The proportion of female victims rose to its highest level, making up 12 per cent of last year’s total.
The highest number of people who needed critical care were in their 20s, according to the figures, with 35 per cent of call-outs relating to people aged 19-29.
Nine per cent of victims were aged 18 and under, 27 per cent in their thirties, 16 per cent in their 40s, eight per cent in their 60s and three per cent were older than 70.
According to figures from the Office for National Statistics, crimes in Sussex involving a knife reached their highest level for the year ending September 2019, with 1,113 reported.

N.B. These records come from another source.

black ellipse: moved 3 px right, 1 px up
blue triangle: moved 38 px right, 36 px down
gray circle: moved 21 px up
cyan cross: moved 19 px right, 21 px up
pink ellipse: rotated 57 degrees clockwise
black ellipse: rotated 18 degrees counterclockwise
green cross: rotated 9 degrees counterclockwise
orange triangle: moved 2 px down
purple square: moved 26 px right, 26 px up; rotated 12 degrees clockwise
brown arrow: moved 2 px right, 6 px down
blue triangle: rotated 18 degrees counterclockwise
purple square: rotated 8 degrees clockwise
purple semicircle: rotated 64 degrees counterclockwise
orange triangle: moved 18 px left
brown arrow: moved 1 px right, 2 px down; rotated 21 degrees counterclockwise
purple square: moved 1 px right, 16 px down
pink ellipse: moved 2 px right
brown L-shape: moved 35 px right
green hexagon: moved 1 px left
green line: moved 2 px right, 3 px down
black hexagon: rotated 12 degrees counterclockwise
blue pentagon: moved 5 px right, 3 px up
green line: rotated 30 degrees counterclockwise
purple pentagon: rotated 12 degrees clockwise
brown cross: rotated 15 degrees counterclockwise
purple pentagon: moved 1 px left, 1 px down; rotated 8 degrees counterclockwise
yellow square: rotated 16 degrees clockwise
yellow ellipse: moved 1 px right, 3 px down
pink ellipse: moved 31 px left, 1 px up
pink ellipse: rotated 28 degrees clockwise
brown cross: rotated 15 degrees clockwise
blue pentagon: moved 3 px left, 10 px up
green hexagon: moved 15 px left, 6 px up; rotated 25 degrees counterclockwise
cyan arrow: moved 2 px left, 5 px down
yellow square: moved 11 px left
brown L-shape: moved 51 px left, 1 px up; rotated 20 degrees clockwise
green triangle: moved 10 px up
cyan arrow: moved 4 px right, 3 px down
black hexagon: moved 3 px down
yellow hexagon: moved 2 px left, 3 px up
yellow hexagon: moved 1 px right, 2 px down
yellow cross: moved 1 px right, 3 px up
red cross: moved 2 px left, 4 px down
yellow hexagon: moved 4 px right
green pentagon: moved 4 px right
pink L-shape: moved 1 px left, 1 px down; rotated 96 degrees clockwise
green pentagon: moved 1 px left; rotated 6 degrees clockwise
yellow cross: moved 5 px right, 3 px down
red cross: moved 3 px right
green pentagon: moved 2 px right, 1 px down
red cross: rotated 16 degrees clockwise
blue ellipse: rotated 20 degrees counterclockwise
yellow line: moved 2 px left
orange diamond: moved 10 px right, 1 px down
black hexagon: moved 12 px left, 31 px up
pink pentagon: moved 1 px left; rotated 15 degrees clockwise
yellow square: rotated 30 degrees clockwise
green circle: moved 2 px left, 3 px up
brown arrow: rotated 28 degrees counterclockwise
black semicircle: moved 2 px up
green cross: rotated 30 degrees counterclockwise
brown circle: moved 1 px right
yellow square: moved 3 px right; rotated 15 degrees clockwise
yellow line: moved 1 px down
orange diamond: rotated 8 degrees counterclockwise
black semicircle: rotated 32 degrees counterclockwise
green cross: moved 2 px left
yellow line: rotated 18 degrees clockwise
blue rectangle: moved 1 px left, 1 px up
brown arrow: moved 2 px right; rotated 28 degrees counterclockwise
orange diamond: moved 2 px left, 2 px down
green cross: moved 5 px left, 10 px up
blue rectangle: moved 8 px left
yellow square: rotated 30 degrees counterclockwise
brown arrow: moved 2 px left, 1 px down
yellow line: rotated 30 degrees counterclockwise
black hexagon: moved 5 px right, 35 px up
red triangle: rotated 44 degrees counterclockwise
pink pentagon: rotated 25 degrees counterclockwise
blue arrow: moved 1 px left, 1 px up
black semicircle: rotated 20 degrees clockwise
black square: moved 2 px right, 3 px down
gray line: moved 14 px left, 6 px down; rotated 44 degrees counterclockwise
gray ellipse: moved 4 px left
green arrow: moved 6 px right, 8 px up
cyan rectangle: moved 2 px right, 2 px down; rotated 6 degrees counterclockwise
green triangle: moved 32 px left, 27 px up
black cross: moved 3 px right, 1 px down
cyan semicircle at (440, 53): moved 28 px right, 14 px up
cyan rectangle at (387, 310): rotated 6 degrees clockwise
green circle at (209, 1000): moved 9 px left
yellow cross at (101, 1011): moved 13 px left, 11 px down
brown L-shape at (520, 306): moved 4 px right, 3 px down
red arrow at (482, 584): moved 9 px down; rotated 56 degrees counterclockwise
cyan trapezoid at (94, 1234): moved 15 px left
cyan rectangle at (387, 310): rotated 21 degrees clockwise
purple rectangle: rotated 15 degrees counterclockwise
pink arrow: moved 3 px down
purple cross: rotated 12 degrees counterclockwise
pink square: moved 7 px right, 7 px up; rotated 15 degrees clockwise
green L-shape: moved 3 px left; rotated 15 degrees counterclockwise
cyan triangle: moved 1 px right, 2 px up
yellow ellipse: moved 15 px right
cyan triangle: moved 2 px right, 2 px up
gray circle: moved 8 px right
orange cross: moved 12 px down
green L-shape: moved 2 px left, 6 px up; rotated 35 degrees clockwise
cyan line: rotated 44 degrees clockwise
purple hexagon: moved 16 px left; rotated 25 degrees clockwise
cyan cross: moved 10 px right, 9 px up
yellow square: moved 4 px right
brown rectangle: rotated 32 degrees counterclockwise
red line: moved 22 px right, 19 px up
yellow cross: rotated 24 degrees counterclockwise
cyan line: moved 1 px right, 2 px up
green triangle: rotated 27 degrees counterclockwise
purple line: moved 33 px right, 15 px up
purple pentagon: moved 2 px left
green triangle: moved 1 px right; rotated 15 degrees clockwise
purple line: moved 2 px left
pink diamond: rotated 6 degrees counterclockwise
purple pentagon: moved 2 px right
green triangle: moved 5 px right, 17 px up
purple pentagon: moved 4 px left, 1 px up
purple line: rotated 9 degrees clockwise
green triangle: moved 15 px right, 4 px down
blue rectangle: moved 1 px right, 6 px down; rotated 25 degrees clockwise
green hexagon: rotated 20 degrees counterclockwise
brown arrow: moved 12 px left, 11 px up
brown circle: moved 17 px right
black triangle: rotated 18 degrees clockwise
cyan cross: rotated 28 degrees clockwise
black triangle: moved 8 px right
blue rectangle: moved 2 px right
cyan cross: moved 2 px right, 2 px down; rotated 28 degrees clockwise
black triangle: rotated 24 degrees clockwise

Responding to the rise, Sussex Police pointed to units specifically formed to target violent crime – the Violence Reduction Unit and a Tactical Enforcement Unit launched in December to tackle the most prolific offenders.
The REBOOT programme also aims to engage with young people at risk of falling into a pattern of violent or criminal behaviour. The scheme has already helped more than 600 young people, according to Sussex Police.
In October, the force announced plans to recruit 129 new police officers by April 2021, on top of an ongoing four-year project to recruit 250 new officers.
The twice-yearly national campaign, Operation Sceptre, also specifically targets knife crime. Knife amnesties are held for people to hand in knives at police stations all over Sussex, and police use stop and search powers to catch those suspected of carrying a weapon.
Education sessions are also held around the county.